Nerdcore Rising is a documentary/concert film starring MC Frontalot and other nerdcore hip hop artists such as MC Chris, Wheelie Cyberman of Optimus Rhyme and MC Lars, with contributors from artists such as "Weird Al" Yankovic, Prince Paul, and Brian Posehn.
The film, directed and produced by Negin Farsad, was premiered at the 2008 South by Southwest festival in Austin, Texas. It combines interviews about nerdcore and its origins with footage of MC Frontalot's 2006 Nerdcore Rising national tour.

== Film content ==
The film investigates the nerdcore genre of hip-hop music, following the godfather of the genre, MC Frontalot, nerdcore's 'poet laureate', on his first national tour, in the company of band-mates Gaby Alter ("G Minor 7"), the keyboard player; Strugis the drummer and 'flirt of the band'; and Brandon Patton ("Blak Lotus"), the bass guitarist.

Beginning in South Carolina and culminating at the Penny Arcade Expo in Seattle, masses of fans across the country come out to hear Frontalot's music as he strives to achieve mainstream success.
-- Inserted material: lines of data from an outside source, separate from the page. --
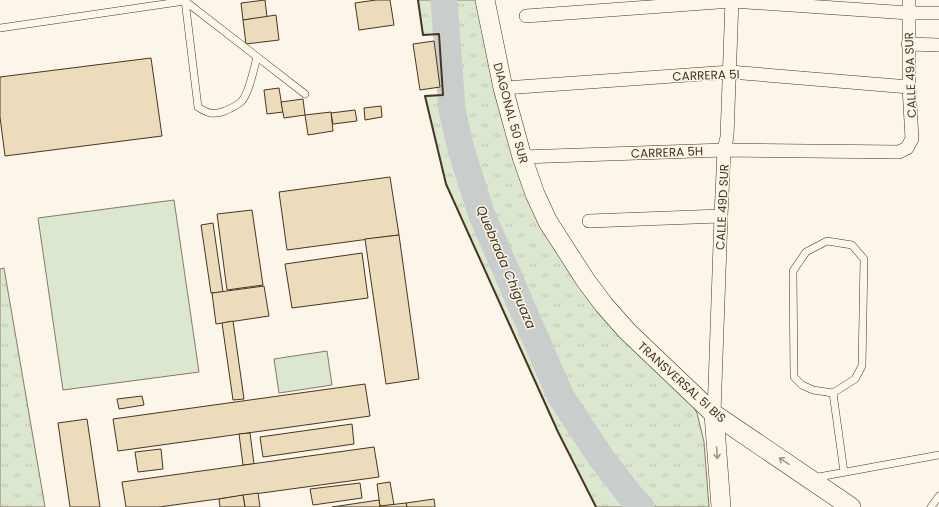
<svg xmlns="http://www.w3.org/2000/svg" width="939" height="507" viewBox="0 0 939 507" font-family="Poppins,sans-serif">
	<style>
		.grass { fill: url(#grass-tufts); stroke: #887966 }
		.park { fill: #dce7d0; stroke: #887966 }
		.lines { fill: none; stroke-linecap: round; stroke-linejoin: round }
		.river { stroke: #c9cecd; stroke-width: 27 }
		.building { fill: #ecdcbc; stroke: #4a3520 }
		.lane-casing { stroke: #4a3520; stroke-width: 8 }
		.street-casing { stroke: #4a3520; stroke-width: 14 }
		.secondary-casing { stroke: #4a3520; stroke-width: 20 }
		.lane { stroke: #fbf6e9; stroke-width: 7 }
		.street { stroke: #fbf6e9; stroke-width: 13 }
		.secondary { stroke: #fbf6e9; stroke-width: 19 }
		.wall { stroke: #4a3520; stroke-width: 2 }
		.oneway { stroke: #a29684 }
		.labels { text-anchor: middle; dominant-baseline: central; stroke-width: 3; stroke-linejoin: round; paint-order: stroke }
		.street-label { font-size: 12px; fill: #4a3520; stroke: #fbf6e9 }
		.water-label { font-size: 13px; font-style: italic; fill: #4a3520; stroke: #fbf6e9 }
	</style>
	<defs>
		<pattern id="grass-tufts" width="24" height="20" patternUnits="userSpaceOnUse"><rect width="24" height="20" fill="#dce7d0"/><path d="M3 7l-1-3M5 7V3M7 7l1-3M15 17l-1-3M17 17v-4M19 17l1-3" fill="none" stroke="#bec7b2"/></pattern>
	</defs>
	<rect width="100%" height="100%" fill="#fbf6e9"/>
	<g class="grass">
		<polygon points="418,0 477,0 536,214 567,269 607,316 688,397 697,413 704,442 709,507 596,507 558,432 446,184 425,96 443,95 439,34 423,35"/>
		<polygon points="4,268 45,507 0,507 0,269"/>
	</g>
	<g class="park">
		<polygon points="174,200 199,372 63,390 38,218"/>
		<polygon points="327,351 332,385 279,393 274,359"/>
	</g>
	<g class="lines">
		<polyline class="river" points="444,0 452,110 461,149 481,213 561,397 602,459 633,499 641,507"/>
	</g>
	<g class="building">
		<polygon points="265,0 267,17 243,20 241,3"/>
		<polygon points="376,0 390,0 394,25 359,30 355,3"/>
		<polygon points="276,15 279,40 246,44 243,20"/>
		<polygon points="434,41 440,87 420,90 413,44"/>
		<polygon points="151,58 162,136 5,156 0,117 0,77"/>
		<polygon points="279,88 283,112 267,114 264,90"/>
		<polygon points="303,99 305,115 284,118 281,102"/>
		<polygon points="381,106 382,117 365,120 364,108"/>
		<polygon points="355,110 357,121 333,124 331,113"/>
		<polygon points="331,112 333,131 308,135 305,115"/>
		<polygon points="390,177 399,235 287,250 279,192"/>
		<polygon points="252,210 263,285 227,290 217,214"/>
		<polygon points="213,223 223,292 211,293 201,225"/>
		<polygon points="399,235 419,379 386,384 365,239"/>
		<polygon points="362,253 368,298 292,308 285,264"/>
		<polygon points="264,286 269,316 216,324 212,293"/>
		<polygon points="233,321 244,399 233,400 222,323"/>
		<polygon points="365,384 370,416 118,451 113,419"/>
		<polygon points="142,396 144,405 119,409 117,399"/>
		<polygon points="87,419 100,507 70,507 58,423"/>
		<polygon points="352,424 354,444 263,457 260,437"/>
		<polygon points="250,433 254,464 243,465 239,434"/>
		<polygon points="374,447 379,477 159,507 126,507 122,482"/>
		<polygon points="161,449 163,469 138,472 135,452"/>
		<polygon points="390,482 394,505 380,506 377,484"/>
		<polygon points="360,483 362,498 313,505 310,489"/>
		<polygon points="258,493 260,507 245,507 243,495"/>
		<polygon points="243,495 245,507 220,507 219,499"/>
		<polygon points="434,499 435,507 407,507 406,503"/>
		<polygon points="379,500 380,507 332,507"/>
		<polygon points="406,503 407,507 380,507 380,506"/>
	</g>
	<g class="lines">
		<defs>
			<g id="lane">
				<path d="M185,0L198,107C208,114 214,115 225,111C231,108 236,106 241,102C249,94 254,68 257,57"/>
				<polyline points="0,28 185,1 305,94"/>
				<polygon points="827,241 852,245 864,259 862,366 855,379 833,393 813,390 802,385 794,377 793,271 806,252"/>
				<polyline points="833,393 844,472"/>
				<polyline points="813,478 939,455"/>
				<polyline points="931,507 939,496"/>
			</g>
			<g id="street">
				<polyline points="526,16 732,1 909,13 939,13"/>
				<polyline points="908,44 939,45"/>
				<polyline points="503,88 730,72 909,87"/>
				<polyline points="522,157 724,150 899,152 907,148 912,139 909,87 909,0"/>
				<polyline points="589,221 721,216"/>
				<polyline points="714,414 721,216 724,150 727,137 732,0"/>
			</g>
			<g id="secondary">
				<polyline points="485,0 503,88 522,157 535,194 548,222 586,281 604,305 627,331 714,414 851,507"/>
				<polyline points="714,414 721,507"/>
			</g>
		</defs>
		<use href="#lane" class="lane-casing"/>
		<use href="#street" class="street-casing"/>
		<use href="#secondary" class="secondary-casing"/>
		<use href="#lane" class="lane"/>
		<use href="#street" class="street"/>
		<use href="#secondary" class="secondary"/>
		<polyline class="wall" points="418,0 423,35 439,34 443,95 425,96 446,184 558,432 596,507"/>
	</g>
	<defs><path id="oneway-shaft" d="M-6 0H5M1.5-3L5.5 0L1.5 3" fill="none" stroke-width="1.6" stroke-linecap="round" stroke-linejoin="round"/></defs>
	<g class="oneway">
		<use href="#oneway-shaft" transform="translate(717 453) rotate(86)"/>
		<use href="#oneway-shaft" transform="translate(784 461) rotate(-146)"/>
	</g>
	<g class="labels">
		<g class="street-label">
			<text transform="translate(706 75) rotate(-2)">CARRERA 5I</text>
			<text transform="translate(910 75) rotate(-92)">CALLE 49A SUR</text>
			<text transform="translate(511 113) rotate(75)">DIAGONAL 50 SUR</text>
			<text transform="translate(667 152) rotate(-2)">CARRERA 5H</text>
			<text transform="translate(722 207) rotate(-87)">CALLE 49D SUR</text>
			<text transform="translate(682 382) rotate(42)">TRANSVERSAL 5I BIS</text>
		</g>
		<g class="water-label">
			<text transform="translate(506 267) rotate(67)">Quebrada Chiguaza</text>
		</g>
	</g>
</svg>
Behind the scenes, relationships among Frontalot and his band are challenged by their experiences on the road. Frontalot and Alter, are childhood friends, and both met Patton in college. Strugis, tries to fit in as the new member and Brandon, is a taskmaster in Sturgis.
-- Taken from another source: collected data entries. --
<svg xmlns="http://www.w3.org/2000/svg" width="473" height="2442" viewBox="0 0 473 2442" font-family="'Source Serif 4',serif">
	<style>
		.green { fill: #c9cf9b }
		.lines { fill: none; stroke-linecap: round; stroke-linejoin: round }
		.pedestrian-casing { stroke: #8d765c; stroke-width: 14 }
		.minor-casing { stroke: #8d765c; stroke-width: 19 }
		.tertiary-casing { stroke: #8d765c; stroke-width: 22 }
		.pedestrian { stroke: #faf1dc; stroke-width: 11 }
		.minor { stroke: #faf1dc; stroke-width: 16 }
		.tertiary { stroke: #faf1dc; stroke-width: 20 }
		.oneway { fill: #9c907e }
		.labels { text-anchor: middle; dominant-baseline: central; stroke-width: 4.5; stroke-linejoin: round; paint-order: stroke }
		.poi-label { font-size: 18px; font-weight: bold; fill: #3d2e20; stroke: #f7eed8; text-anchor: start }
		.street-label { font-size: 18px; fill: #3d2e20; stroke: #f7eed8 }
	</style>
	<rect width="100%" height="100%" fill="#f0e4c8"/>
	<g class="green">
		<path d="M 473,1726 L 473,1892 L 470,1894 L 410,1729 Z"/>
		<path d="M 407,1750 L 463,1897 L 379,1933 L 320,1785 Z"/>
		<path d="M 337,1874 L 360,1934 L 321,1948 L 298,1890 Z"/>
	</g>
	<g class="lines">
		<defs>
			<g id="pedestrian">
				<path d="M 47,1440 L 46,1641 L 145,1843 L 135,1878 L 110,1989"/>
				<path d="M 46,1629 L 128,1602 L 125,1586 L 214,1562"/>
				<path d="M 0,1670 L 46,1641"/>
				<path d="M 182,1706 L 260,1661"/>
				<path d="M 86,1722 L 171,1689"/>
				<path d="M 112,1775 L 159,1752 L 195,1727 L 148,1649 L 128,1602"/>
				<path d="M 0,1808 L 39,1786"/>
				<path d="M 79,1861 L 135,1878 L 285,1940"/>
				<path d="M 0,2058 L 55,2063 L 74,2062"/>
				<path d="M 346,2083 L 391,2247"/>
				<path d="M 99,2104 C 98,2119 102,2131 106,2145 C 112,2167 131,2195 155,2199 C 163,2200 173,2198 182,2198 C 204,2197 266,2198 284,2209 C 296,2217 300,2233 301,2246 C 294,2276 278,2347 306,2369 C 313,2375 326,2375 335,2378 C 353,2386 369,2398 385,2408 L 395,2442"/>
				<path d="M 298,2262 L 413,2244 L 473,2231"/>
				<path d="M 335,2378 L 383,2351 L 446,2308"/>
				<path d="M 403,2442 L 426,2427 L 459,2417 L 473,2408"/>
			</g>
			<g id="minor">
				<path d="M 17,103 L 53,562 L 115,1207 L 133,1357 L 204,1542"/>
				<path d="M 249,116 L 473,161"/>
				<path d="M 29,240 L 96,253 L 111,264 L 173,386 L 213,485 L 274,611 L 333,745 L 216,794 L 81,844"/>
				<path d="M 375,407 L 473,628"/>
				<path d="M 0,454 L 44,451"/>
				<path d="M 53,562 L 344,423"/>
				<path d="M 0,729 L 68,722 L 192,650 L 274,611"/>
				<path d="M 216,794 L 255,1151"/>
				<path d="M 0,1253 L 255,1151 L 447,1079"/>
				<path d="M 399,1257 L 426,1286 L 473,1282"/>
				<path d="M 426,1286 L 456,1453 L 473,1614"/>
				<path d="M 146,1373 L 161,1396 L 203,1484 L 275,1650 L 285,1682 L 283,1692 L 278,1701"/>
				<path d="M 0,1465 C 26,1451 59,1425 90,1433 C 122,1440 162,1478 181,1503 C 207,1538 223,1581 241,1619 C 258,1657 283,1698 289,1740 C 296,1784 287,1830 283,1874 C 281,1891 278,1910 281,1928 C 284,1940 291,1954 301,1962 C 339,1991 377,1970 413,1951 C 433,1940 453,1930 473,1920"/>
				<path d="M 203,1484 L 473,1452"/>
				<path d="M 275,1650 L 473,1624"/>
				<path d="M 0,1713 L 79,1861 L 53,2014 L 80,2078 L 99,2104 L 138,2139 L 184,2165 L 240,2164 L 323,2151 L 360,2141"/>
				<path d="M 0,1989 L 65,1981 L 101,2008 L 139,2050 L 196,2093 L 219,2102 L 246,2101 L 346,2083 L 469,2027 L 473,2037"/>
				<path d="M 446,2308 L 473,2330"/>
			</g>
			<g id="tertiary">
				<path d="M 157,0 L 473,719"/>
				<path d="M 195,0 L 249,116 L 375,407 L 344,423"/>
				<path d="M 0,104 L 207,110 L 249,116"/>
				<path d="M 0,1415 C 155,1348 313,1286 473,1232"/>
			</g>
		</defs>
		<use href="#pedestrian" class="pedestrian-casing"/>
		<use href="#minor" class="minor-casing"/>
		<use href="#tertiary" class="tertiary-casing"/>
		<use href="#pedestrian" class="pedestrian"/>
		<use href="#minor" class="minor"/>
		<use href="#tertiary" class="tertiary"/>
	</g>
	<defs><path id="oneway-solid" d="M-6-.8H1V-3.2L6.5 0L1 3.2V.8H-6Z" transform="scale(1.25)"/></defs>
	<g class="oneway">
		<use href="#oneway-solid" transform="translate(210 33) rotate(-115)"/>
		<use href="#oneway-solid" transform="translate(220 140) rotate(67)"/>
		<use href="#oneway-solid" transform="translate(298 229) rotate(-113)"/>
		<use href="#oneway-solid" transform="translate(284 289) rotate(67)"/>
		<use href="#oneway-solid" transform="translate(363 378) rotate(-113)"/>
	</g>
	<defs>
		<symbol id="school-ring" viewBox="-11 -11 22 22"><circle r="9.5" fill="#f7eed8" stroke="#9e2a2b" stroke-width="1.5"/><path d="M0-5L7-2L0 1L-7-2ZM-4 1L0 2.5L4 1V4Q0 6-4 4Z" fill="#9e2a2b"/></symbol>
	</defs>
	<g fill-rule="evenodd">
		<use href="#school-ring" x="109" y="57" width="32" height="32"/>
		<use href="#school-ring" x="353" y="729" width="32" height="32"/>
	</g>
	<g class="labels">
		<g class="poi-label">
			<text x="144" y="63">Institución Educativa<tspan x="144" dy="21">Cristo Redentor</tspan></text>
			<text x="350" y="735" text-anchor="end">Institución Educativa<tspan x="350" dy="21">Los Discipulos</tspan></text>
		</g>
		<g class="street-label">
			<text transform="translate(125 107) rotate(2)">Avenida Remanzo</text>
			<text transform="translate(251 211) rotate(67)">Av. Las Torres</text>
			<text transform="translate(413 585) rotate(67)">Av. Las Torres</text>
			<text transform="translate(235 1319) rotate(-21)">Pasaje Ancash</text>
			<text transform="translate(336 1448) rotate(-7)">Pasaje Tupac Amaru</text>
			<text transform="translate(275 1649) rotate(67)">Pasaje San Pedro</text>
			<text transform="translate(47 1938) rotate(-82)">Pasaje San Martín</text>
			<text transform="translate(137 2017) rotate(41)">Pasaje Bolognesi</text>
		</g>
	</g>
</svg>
Throughout the film, music industry notables provide insight into Nerdcore. Old school trailblazers like Prince Paul and contemporary hip hop aficionados like J-Live examine the legitimacy of nerdcore as a subgenre of hip hop. Celebrities like "Weird Al" Yankovic discuss the origins of nerdcore while Penny Arcade creators Mike Krahulik and Jerry Holkins, expounding on the digital revolution that is enabling the nerdcore movement.

== Reception ==

Reviews of this documentary are generally favourable. Mel Valentin of Slash Film described it as "an engrossing documentary directed by Negin Farsad, [that] will answer any and all questions you may have about nerdcore, a relatively new hip-hop genre made by and for nerds." Paul Bower of "Tiny Mixed Tapes" concluded "With the added benefit of interviews with artists like Prince Paul, "Weird Al" Yankovic, and Jello Biafra, Nerdcore Rising serves as an entertaining yet fluffy documentary about one of the most laughably interesting forms of musical expression in the West."

== DVD release ==
The DVD of Nerdcore Rising was sold in limited release in August 2008. It was sold for the first time at the 2008 Penny Arcade Expo in Seattle. It was released widely on 15 September 2009.